→ **Texto fornecido**:
Manaus completou mais de um mês sem chuva significativa e enfrenta um período de tempo seco marcado por baixa umidade do ar e temperaturas elevadas. A capital amazonense registrou apenas 11,6 milímetros (mm) de chuva em julho, o menor volume para o mês desde 2000, segundo dados do Instituto Nacional de Meteorologia (Inmet). Nos primeiros 12 dias de agosto, não houve registro de precipitação na cidade.
O volume registrado em julho ficou muito abaixo da média esperada para o mês, que supera os 60 mm. A última chuva considerada significativa em Manaus ocorreu em 1º de julho. Para agosto, a previsão inicial era de aproximadamente 56 mm, mas a permanência do tempo seco torna cada vez mais difícil que esse volume seja alcançado.
A ausência de chuva também tem reflexos na umidade relativa do ar, que chegou a níveis próximos de 40% em Manaus. O cenário pode agravar problemas respiratórios e favorecer casos de desidratação, além de aumentar o risco de queimadas e incêndios. As altas temperaturas registradas na capital também contribuem para a intensificação da sensação de calor.
A estiagem, porém, não ocorre de forma uniforme em todo o Amazonas. Enquanto Manaus permanece sem chuva, outras cidades registraram volumes mais elevados. Em julho, Parintins acumulou 127,4 mm, Manicoré teve 57 mm e Itacoatiara registrou 8,2 mm.
Nos primeiros dias de agosto, a diferença ficou ainda mais evidente. Manicoré acumulou 44 mm de chuva, Humaitá registrou 38 mm e Boca do Acre, 26 mm. No mesmo período, Manaus permaneceu com acumulado de 0 mm.
Diante do cenário de tempo seco e temperaturas elevadas, especialistas e autoridades reforçam a importância de medidas de prevenção, principalmente para evitar desidratação, agravamento de problemas respiratórios e o surgimento de focos de incêndio. A população também deve redobrar os cuidados durante os períodos de maior calor e baixa umidade.

→ **Dados armazenados**:
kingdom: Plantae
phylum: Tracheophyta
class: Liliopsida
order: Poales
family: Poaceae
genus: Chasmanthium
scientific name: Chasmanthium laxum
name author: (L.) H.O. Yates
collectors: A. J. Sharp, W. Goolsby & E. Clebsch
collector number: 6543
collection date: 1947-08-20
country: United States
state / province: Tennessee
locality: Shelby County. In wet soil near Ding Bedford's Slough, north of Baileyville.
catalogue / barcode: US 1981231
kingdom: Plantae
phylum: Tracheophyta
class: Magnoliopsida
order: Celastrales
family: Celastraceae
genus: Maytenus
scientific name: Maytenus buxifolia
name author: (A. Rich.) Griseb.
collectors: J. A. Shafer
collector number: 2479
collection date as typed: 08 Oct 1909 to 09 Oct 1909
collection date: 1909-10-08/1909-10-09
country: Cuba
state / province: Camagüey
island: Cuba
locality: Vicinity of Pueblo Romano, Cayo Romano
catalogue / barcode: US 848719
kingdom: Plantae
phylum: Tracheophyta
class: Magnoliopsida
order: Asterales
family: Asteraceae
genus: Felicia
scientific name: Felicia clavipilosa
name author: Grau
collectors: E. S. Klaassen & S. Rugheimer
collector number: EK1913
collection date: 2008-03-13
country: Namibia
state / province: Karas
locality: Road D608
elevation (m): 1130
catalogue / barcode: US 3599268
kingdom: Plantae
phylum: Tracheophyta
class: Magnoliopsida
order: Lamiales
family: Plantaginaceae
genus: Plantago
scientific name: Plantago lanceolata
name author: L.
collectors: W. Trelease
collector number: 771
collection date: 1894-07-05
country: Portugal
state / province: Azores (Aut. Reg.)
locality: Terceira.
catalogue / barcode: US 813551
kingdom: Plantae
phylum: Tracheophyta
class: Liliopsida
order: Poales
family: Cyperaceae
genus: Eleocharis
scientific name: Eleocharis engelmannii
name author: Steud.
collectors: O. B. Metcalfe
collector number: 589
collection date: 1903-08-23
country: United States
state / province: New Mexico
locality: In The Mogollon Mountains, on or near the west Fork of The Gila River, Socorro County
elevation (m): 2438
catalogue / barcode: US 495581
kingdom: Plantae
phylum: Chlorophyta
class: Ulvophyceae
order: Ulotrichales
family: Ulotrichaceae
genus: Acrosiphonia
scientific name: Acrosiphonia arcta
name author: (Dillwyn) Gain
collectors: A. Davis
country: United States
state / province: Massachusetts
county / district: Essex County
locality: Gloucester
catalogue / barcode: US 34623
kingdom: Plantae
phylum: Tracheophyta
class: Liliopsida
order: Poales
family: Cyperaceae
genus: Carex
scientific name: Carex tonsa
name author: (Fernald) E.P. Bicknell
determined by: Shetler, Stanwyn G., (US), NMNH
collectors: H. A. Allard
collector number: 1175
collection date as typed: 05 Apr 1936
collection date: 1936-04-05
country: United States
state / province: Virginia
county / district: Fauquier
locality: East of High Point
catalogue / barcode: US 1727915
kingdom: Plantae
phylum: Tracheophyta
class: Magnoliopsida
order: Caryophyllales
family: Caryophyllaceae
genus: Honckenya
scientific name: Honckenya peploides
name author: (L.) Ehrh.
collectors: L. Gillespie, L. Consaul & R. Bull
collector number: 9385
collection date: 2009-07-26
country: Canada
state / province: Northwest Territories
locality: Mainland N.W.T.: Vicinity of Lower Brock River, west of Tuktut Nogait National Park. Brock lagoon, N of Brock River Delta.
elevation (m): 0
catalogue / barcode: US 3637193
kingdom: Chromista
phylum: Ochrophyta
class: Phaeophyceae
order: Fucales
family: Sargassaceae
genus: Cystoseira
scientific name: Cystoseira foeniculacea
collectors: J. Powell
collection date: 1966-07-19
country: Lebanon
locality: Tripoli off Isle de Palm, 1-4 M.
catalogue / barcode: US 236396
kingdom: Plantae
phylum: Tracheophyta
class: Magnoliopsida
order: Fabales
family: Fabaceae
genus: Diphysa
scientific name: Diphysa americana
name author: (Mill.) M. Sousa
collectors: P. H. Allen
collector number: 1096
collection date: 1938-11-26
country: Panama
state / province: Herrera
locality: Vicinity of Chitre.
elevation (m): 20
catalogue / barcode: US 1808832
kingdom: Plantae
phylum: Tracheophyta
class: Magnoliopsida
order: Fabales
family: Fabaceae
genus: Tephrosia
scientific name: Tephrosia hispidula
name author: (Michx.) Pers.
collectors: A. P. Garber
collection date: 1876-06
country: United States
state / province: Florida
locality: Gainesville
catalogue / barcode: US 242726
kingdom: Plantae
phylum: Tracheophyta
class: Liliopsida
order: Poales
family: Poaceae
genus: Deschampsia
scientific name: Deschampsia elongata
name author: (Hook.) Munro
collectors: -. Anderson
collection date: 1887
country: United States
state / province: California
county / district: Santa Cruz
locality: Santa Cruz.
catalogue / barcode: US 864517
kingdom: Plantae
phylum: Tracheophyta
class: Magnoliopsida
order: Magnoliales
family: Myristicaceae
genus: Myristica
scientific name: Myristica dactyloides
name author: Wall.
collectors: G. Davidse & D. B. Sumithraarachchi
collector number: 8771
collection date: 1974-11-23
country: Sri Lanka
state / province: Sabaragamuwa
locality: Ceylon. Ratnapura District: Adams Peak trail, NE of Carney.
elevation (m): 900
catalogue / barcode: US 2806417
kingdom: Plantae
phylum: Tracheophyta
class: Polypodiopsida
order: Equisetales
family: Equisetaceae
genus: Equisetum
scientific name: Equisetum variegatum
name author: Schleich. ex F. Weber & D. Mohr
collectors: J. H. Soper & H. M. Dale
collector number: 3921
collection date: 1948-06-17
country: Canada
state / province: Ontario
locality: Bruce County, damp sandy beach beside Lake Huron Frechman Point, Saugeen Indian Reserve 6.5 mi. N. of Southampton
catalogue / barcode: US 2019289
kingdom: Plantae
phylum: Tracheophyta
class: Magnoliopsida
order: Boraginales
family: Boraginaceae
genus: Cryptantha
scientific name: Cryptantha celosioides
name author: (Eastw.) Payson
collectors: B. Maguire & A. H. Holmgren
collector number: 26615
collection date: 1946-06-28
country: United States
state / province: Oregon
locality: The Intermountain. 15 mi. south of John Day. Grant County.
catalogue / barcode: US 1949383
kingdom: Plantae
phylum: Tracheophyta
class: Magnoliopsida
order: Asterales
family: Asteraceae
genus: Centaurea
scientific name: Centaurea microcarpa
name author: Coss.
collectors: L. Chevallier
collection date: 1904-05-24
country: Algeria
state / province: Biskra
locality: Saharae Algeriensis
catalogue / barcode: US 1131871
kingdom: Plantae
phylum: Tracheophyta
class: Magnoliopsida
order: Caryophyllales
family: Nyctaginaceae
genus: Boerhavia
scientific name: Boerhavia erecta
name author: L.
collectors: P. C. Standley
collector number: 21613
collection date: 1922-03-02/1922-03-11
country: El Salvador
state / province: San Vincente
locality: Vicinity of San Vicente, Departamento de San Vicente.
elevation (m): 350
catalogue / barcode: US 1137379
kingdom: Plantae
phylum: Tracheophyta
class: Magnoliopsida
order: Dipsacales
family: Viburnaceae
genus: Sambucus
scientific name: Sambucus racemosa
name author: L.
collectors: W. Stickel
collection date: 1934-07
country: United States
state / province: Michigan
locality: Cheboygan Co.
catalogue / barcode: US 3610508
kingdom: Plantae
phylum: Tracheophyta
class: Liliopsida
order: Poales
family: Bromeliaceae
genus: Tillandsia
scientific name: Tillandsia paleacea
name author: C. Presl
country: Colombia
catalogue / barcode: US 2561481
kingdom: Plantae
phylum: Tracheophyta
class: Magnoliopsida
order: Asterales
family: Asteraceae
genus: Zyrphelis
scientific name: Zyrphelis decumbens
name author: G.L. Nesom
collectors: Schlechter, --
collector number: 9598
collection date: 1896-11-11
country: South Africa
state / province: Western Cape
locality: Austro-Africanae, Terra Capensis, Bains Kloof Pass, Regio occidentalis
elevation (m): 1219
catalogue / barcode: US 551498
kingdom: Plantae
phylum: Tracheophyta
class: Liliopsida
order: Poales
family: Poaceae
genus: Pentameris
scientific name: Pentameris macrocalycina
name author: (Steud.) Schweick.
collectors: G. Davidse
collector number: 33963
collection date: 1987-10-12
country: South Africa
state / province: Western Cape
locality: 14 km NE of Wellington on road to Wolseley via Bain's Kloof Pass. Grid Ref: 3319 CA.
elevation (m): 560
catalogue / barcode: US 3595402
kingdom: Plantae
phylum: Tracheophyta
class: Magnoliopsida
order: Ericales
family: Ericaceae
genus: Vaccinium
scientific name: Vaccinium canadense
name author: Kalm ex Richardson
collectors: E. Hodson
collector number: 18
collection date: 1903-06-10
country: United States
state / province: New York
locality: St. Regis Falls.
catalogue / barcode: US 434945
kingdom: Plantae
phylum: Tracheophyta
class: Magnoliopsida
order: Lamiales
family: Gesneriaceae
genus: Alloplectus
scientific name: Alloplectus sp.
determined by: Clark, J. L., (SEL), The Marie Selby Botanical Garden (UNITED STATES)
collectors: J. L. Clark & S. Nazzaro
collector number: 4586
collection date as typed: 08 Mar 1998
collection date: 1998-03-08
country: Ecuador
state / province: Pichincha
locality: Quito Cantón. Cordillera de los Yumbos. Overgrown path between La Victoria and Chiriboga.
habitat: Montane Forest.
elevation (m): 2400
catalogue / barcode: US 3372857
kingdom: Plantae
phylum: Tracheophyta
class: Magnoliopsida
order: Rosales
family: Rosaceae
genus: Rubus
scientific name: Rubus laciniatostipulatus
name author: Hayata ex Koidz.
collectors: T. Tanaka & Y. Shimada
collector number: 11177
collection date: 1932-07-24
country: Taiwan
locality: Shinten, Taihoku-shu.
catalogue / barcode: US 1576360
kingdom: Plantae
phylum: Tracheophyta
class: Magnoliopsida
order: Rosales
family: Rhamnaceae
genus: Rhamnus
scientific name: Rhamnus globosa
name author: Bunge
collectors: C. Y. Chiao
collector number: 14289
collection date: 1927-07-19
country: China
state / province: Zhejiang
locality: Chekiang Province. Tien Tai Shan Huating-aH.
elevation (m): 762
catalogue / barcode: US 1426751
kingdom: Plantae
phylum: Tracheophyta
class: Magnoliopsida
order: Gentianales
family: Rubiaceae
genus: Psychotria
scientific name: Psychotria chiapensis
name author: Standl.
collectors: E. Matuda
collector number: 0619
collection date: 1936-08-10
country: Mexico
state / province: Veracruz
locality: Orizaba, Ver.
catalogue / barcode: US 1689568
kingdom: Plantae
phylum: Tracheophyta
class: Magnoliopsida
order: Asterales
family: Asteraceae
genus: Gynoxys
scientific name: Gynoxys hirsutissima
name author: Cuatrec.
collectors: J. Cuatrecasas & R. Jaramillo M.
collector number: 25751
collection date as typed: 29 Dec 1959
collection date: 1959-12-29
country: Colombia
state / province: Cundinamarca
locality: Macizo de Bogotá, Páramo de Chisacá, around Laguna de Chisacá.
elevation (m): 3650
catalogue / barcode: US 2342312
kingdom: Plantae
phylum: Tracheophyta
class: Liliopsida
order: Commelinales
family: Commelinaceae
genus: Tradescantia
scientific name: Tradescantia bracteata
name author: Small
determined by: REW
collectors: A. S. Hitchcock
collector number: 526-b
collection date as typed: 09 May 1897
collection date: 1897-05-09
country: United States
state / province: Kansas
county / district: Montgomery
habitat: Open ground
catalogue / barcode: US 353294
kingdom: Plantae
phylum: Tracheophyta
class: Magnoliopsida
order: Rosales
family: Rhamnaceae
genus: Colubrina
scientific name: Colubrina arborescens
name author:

→ **Perguntas a responder**:
1/ Transcreva do texto sobre a seca em Manaus o trecho que começa nas palavras "A ausência de" e termina logo após "sensação de calor.".
2/ Responda com base no texto sobre a seca em Manaus:
(a) Quantos milímetros de chuva Manaus registrou em julho?
(b) Em que data ocorreu a última chuva significativa em Manaus?
(c) Quanto de chuva Parintins acumulou em julho?
Baseie-se somente no texto sobre a seca em Manaus.

→ **Lista de respostas**:
1/
A ausência de chuva também tem reflexos na umidade relativa do ar, que chegou a níveis próximos de 40% em Manaus. O cenário pode agravar problemas respiratórios e favorecer casos de desidratação, além de aumentar o risco de queimadas e incêndios. As altas temperaturas registradas na capital também contribuem para a intensificação da sensação de calor.

2/
(a) 11,6 mm.
(b) Em 1º de julho.
(c) 127,4 mm.